Uma vez mais está demonstrado que os EUA e seus aliados não estão interessados em eleições livres, e sim em controlar as riquezas – especialmente petróleo, minérios, água e recursos florestais – do povo venezuelano, bem como em reduzir sua influência nos processos contra-hegemônicos que influenciam na balança de poder do continente, como a Alba (Alternativa Bolivariana para as Américas), que reúne também o Caribe e vem trazendo dificuldades para os EUA no controle das votações na OEA (Organização dos Estados Americanos). Retirar a esquerda do poder na Venezuela faz parte do plano mais amplo, que Correa chamou de “Plano Condor 2”, para toda a América Latina. Pretende-se varrer a esquerda do poder, eliminá-la completamente e retomar a agenda “neoliberal plus”: ultraexpoliação do povo trabalhador, com reformas draconianas e privatização de tudo o que for rentável.

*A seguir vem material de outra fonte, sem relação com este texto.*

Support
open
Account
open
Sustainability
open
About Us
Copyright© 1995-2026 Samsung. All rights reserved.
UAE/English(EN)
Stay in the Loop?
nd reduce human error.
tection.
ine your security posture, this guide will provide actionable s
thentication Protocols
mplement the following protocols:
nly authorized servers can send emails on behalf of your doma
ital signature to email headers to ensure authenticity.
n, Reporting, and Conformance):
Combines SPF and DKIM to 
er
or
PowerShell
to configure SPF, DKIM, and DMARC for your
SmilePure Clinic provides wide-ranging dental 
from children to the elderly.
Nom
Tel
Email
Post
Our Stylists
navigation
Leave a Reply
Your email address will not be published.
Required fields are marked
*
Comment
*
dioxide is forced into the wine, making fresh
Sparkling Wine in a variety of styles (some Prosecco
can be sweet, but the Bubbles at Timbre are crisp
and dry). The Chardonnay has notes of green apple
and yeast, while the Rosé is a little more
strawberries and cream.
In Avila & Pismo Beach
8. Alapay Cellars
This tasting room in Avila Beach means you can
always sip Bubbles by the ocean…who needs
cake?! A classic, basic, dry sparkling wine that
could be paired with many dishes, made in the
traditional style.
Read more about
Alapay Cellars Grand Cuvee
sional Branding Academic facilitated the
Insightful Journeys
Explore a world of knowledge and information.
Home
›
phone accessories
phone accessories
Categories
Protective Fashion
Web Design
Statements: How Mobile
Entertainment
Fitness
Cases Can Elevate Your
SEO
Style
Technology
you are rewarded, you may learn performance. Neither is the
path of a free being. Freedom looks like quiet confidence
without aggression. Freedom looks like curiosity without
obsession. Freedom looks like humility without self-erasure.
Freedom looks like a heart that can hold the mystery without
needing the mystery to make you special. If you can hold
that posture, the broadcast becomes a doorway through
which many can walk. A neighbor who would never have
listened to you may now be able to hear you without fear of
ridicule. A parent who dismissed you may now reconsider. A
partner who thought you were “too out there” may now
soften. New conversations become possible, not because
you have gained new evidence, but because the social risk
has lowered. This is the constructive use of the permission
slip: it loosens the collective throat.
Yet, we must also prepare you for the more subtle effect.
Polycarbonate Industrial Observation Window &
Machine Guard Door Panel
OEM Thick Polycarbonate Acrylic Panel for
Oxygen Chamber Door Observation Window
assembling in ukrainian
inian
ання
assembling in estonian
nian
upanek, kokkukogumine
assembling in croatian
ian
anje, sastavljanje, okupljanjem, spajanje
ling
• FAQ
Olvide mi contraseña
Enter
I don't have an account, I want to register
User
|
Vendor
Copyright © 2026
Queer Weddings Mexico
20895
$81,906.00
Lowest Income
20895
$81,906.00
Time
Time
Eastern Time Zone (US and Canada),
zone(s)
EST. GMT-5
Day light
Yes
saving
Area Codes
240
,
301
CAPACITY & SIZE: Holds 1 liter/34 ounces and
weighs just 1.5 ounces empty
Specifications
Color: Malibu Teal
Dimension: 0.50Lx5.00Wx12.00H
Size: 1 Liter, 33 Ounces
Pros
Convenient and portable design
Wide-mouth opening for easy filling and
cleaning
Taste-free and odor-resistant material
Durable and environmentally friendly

Para que essa agenda seja possível, é preciso garantir que não haverá resistência, desorganizar completamente os partidos e movimentos sociais, desacreditar suas lideranças, prendê-las ou assassiná-las. A julgar pelas declarações recentes de Trump e por sua prática em outras regiões do mundo, os EUA e seus aliados farão qualquer coisa – inclusive militarmente, como já vêm dando mostras – para alcançar este objetivo. A Venezuela, ao que parece, é o principal campo de batalha da atualidade entre dois projetos: (1) a reconversão da América Latina em quintal dos Estados Unidos, sob uma agenda ultraneoliberal e (2) o caminho democrático e soberano. Retomar o segundo projeto requer os esforços de todos os defensores da democracia e de um projeto popular em nosso continente.